With that pithy warning regarding the need to protect constitutional rights even during the coronavirus pandemic, a three-judge panel of the 6th U.S. Circuit Court of Appeals on Saturday blocked Kentucky Governor Andy Beshear’s order forbidding “drive-in” worship services within the Bluegrass State.

Beshear’s order classified churches as “non-life-sustaining” organizations, which cannot hold mass gatherings while classifying many secular businesses such as hardware stores, law firms and accounting offices as “life-sustaining” and therefore exempt from the closure order.

Maryville Baptist Church in Louisville, Kentucky, brought the lawsuit that ended up at the 6th Circuit over the weekend.

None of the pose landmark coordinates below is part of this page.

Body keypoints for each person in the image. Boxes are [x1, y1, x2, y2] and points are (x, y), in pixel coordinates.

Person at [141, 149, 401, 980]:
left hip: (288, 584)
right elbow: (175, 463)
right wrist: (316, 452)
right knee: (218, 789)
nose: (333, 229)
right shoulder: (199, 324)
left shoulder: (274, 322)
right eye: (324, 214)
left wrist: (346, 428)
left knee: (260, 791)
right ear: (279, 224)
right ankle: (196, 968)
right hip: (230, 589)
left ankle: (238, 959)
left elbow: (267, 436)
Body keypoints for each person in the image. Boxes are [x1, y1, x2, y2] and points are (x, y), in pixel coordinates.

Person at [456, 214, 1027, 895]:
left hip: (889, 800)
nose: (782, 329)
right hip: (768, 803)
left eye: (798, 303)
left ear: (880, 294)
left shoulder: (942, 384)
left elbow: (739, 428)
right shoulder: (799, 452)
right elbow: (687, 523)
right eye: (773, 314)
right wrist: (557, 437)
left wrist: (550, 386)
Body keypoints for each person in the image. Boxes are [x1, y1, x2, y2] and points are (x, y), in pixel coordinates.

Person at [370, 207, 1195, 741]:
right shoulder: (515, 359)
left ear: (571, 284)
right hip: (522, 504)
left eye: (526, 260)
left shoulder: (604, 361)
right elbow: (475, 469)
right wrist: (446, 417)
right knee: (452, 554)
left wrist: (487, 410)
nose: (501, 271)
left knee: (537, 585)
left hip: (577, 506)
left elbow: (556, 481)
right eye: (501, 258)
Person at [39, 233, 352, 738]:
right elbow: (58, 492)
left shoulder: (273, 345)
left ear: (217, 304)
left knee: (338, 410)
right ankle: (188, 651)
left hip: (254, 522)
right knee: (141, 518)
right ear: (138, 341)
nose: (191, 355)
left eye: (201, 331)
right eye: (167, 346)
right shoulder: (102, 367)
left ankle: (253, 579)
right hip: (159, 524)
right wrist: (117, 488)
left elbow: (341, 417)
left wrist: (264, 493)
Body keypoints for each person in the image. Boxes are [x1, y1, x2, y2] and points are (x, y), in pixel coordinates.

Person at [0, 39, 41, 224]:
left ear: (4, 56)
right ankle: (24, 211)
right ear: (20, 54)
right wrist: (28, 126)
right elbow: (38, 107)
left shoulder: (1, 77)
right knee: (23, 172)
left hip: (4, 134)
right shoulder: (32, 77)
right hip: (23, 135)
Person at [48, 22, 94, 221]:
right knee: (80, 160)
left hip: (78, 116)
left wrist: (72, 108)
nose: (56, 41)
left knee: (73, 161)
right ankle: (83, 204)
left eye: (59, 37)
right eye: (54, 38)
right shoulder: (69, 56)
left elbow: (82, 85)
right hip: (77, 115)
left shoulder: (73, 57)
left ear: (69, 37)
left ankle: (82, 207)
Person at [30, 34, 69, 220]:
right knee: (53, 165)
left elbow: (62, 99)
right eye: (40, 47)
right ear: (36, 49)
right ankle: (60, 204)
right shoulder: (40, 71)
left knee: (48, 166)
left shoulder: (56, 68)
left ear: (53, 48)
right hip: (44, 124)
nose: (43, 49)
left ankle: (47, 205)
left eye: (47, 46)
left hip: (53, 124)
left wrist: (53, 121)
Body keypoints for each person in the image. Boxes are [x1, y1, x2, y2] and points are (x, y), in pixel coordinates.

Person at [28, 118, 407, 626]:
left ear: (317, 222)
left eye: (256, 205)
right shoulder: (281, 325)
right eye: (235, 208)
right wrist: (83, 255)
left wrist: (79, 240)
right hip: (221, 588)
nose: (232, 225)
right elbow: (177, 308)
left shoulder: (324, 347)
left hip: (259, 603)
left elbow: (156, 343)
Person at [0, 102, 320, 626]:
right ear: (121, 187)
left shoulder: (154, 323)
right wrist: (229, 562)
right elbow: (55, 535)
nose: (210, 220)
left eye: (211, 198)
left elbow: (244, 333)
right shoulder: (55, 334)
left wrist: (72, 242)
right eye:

The facts of this case were particularly egregious. The 6th Circuit explained:

“On April 12, Maryville Baptist Church held a drive-in Easter service. Congregants parked their cars in the church’s parking lot and listened to a sermon over a loudspeaker. Kentucky State Police arrived in the parking lot and issued notices to the congregants that their attendance at the drive-in service amounted to a criminal act. The officers recorded congregants’ license plate numbers and sent letters to vehicle owners requiring them to self-quarantine for 14 days or be subject to further sanction.”

The church was fully prepared to observe the social-distancing guidelines and cleanliness standards that other businesses were expected to follow. The 6th Circuit seized on that fact when it criticized Kentucky’s differential treatment of churches.

“The orders permit uninterrupted functioning of ‘typical office environments,’ which presumably includes business meetings,” the unanimous opinion reads. “How are in-person meetings with social distancing any different from drive-in church services with social distancing? Kentucky permits the meetings and bans the services, even though the open-air services would seem to present a lower health risk. The orders likewise permit parking in parking lots with no limit on the number of cars or the length of time they are there so long as they are not listening to a church service. On the same Easter Sunday that police officers informed congregants they were violating criminal laws by sitting in their cars in a parking lot, hundreds of cars were parked in grocery store parking lots less than a mile from the church. The orders permit big-lot parking for secular purposes, just not for religious purposes. All in all, the Governor did not narrowly tailor the order’s impact on religious exercise.”

Although the panel issued an order blocking the governor’s prohibition of drive-in services, it said it did not have enough information to rule on the church’s other request to block the part of the governor’s order that prohibited in-church services. That issue will go back down to the lower court to determine, if it can be decided before the emergency health orders expire on May 20.

Besides the important result this decision provides for the congregation at Maryville Baptist, it’s also essential for the sake of this country’s reliance on the rule of law that a federal appeals court has weighed in on this important constitutional issue. In a public emergency – like the coronavirus pandemic, or during war or national disaster – some temporary and carefully tailored restrictions on certain constitutional rights are permissible up to a point. The 6th Circuit’s decision will inform not only the Kentucky governor as to where that “point” is, but other courts around the country will look to this decision for guidance when facing similar actions by government within their own jurisdictions.

The case is Maryville Baptist Church v. Beshear.